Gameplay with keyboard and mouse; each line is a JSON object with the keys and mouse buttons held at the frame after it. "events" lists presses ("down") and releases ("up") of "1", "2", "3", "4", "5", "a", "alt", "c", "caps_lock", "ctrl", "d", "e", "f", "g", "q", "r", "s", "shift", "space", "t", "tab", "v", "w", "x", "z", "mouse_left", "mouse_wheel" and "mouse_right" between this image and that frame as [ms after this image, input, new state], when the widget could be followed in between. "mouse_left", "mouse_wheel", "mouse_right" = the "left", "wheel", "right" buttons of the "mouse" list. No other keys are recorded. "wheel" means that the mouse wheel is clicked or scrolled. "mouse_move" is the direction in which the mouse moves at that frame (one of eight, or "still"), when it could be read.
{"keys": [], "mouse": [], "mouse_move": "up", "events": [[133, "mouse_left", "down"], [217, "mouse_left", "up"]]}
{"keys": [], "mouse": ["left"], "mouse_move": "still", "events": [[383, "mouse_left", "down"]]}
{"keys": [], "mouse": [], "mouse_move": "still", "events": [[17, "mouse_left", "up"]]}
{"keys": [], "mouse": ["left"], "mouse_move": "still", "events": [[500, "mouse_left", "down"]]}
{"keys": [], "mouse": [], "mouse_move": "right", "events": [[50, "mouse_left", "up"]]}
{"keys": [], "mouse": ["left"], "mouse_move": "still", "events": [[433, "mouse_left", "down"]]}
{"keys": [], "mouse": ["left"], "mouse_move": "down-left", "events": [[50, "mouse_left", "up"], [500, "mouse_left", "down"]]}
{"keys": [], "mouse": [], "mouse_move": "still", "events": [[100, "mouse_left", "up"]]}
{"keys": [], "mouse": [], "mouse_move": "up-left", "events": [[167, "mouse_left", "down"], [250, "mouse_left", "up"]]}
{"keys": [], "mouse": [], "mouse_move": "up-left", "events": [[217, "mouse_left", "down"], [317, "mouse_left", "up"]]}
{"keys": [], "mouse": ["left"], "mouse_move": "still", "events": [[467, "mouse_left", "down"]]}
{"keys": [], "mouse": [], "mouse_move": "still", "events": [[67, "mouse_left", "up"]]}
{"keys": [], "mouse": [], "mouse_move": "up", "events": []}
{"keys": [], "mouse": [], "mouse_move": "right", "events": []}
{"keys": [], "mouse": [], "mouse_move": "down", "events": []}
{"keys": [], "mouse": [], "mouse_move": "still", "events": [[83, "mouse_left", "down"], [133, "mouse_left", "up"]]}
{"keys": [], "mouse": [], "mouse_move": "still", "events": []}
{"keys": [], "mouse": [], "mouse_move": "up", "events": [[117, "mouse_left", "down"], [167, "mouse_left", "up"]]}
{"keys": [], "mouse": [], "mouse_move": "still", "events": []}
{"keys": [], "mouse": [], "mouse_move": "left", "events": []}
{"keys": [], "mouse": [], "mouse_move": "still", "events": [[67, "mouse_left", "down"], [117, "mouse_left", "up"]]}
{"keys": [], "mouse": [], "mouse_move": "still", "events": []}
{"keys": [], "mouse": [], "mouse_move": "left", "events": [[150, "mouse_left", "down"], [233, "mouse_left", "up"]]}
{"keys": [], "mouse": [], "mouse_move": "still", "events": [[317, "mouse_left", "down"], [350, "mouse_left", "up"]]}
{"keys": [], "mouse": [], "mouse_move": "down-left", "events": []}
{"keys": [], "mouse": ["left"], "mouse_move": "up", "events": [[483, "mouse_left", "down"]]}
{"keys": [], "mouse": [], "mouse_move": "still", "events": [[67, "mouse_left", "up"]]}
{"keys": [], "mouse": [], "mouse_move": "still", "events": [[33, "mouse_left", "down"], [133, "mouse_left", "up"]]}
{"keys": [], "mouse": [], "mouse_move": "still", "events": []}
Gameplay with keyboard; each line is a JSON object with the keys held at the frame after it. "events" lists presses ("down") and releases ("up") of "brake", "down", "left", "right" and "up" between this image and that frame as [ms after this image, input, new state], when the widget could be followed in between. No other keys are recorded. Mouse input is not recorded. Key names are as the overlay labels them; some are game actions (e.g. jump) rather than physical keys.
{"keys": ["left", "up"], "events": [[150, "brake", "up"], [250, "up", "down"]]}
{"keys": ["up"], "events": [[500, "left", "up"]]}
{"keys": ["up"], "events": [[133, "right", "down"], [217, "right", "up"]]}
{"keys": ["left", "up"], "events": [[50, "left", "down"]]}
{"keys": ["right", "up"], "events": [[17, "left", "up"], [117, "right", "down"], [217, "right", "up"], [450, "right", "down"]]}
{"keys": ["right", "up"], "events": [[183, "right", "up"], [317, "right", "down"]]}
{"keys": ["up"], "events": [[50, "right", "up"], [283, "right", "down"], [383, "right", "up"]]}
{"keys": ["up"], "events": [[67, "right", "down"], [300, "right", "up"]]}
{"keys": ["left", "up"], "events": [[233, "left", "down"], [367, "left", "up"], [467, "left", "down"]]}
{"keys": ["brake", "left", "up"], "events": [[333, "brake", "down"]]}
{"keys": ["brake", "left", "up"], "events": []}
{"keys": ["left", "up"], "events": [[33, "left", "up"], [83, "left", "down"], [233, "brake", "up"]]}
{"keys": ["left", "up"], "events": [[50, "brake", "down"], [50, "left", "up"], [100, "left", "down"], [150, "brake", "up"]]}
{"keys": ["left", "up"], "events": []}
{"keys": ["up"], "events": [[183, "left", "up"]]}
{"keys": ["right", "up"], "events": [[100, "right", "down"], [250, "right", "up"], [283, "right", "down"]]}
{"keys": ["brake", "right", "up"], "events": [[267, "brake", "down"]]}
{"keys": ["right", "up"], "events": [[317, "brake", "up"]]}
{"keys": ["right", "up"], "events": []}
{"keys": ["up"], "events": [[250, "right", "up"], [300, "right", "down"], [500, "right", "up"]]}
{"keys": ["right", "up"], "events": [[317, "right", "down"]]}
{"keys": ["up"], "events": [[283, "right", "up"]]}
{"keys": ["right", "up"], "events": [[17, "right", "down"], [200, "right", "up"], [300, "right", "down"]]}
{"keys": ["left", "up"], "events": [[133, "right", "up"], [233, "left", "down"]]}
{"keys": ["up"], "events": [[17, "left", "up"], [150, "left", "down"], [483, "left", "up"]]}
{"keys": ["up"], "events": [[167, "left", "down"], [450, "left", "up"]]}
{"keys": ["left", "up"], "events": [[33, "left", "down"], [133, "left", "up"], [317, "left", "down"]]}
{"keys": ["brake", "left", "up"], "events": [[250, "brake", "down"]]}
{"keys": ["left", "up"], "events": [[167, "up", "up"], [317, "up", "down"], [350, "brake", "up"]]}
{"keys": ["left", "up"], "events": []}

######

### Exercise instructions
The answer must be the full listing, written out word for word.

### Exercise solution
Gameplay with keyboard and mouse; each line is a JSON object with the keys and mouse buttons held at the frame after it. "events" lists presses ("down") and releases ("up") of "1", "2", "3", "4", "5", "a", "alt", "c", "caps_lock", "ctrl", "d", "e", "f", "g", "q", "r", "s", "shift", "space", "t", "tab", "v", "w", "x", "z", "mouse_left", "mouse_wheel" and "mouse_right" between this image and that frame as [ms after this image, input, new state], when the widget could be followed in between. "mouse_left", "mouse_wheel", "mouse_right" = the "left", "wheel", "right" buttons of the "mouse" list. No other keys are recorded. "wheel" means that the mouse wheel is clicked or scrolled. "mouse_move" is the direction in which the mouse moves at that frame (one of eight, or "still"), when it could be read.
{"keys": [], "mouse": [], "mouse_move": "up", "events": [[133, "mouse_left", "down"], [217, "mouse_left", "up"]]}
{"keys": [], "mouse": ["left"], "mouse_move": "still", "events": [[383, "mouse_left", "down"]]}
{"keys": [], "mouse": [], "mouse_move": "still", "events": [[17, "mouse_left", "up"]]}
{"keys": [], "mouse": ["left"], "mouse_move": "still", "events": [[500, "mouse_left", "down"]]}
{"keys": [], "mouse": [], "mouse_move": "right", "events": [[50, "mouse_left", "up"]]}
{"keys": [], "mouse": ["left"], "mouse_move": "still", "events": [[433, "mouse_left", "down"]]}
{"keys": [], "mouse": ["left"], "mouse_move": "down-left", "events": [[50, "mouse_left", "up"], [500, "mouse_left", "down"]]}
{"keys": [], "mouse": [], "mouse_move": "still", "events": [[100, "mouse_left", "up"]]}
{"keys": [], "mouse": [], "mouse_move": "up-left", "events": [[167, "mouse_left", "down"], [250, "mouse_left", "up"]]}
{"keys": [], "mouse": [], "mouse_move": "up-left", "events": [[217, "mouse_left", "down"], [317, "mouse_left", "up"]]}
{"keys": [], "mouse": ["left"], "mouse_move": "still", "events": [[467, "mouse_left", "down"]]}
{"keys": [], "mouse": [], "mouse_move": "still", "events": [[67, "mouse_left", "up"]]}
{"keys": [], "mouse": [], "mouse_move": "up", "events": []}
{"keys": [], "mouse": [], "mouse_move": "right", "events": []}
{"keys": [], "mouse": [], "mouse_move": "down", "events": []}
{"keys": [], "mouse": [], "mouse_move": "still", "events": [[83, "mouse_left", "down"], [133, "mouse_left", "up"]]}
{"keys": [], "mouse": [], "mouse_move": "still", "events": []}
{"keys": [], "mouse": [], "mouse_move": "up", "events": [[117, "mouse_left", "down"], [167, "mouse_left", "up"]]}
{"keys": [], "mouse": [], "mouse_move": "still", "events": []}
{"keys": [], "mouse": [], "mouse_move": "left", "events": []}
{"keys": [], "mouse": [], "mouse_move": "still", "events": [[67, "mouse_left", "down"], [117, "mouse_left", "up"]]}
{"keys": [], "mouse": [], "mouse_move": "still", "events": []}
{"keys": [], "mouse": [], "mouse_move": "left", "events": [[150, "mouse_left", "down"], [233, "mouse_left", "up"]]}
{"keys": [], "mouse": [], "mouse_move": "still", "events": [[317, "mouse_left", "down"], [350, "mouse_left", "up"]]}
{"keys": [], "mouse": [], "mouse_move": "down-left", "events": []}
{"keys": [], "mouse": ["left"], "mouse_move": "up", "events": [[483, "mouse_left", "down"]]}
{"keys": [], "mouse": [], "mouse_move": "still", "events": [[67, "mouse_left", "up"]]}
{"keys": [], "mouse": [], "mouse_move": "still", "events": [[33, "mouse_left", "down"], [133, "mouse_left", "up"]]}
{"keys": [], "mouse": [], "mouse_move": "still", "events": []}
Gameplay with keyboard; each line is a JSON object with the keys held at the frame after it. "events" lists presses ("down") and releases ("up") of "brake", "down", "left", "right" and "up" between this image and that frame as [ms after this image, input, new state], when the widget could be followed in between. No other keys are recorded. Mouse input is not recorded. Key names are as the overlay labels them; some are game actions (e.g. jump) rather than physical keys.
{"keys": ["left", "up"], "events": [[150, "brake", "up"], [250, "up", "down"]]}
{"keys": ["up"], "events": [[500, "left", "up"]]}
{"keys": ["up"], "events": [[133, "right", "down"], [217, "right", "up"]]}
{"keys": ["left", "up"], "events": [[50, "left", "down"]]}
{"keys": ["right", "up"], "events": [[17, "left", "up"], [117, "right", "down"], [217, "right", "up"], [450, "right", "down"]]}
{"keys": ["right", "up"], "events": [[183, "right", "up"], [317, "right", "down"]]}
{"keys": ["up"], "events": [[50, "right", "up"], [283, "right", "down"], [383, "right", "up"]]}
{"keys": ["up"], "events": [[67, "right", "down"], [300, "right", "up"]]}
{"keys": ["left", "up"], "events": [[233, "left", "down"], [367, "left", "up"], [467, "left", "down"]]}
{"keys": ["brake", "left", "up"], "events": [[333, "brake", "down"]]}
{"keys": ["brake", "left", "up"], "events": []}
{"keys": ["left", "up"], "events": [[33, "left", "up"], [83, "left", "down"], [233, "brake", "up"]]}
{"keys": ["left", "up"], "events": [[50, "brake", "down"], [50, "left", "up"], [100, "left", "down"], [150, "brake", "up"]]}
{"keys": ["left", "up"], "events": []}
{"keys": ["up"], "events": [[183, "left", "up"]]}
{"keys": ["right", "up"], "events": [[100, "right", "down"], [250, "right", "up"], [283, "right", "down"]]}
{"keys": ["brake", "right", "up"], "events": [[267, "brake", "down"]]}
{"keys": ["right", "up"], "events": [[317, "brake", "up"]]}
{"keys": ["right", "up"], "events": []}
{"keys": ["up"], "events": [[250, "right", "up"], [300, "right", "down"], [500, "right", "up"]]}
{"keys": ["right", "up"], "events": [[317, "right", "down"]]}
{"keys": ["up"], "events": [[283, "right", "up"]]}
{"keys": ["right", "up"], "events": [[17, "right", "down"], [200, "right", "up"], [300, "right", "down"]]}
{"keys": ["left", "up"], "events": [[133, "right", "up"], [233, "left", "down"]]}
{"keys": ["up"], "events": [[17, "left", "up"], [150, "left", "down"], [483, "left", "up"]]}
{"keys": ["up"], "events": [[167, "left", "down"], [450, "left", "up"]]}
{"keys": ["left", "up"], "events": [[33, "left", "down"], [133, "left", "up"], [317, "left", "down"]]}
{"keys": ["brake", "left", "up"], "events": [[250, "brake", "down"]]}
{"keys": ["left", "up"], "events": [[167, "up", "up"], [317, "up", "down"], [350, "brake", "up"]]}
{"keys": ["left", "up"], "events": []}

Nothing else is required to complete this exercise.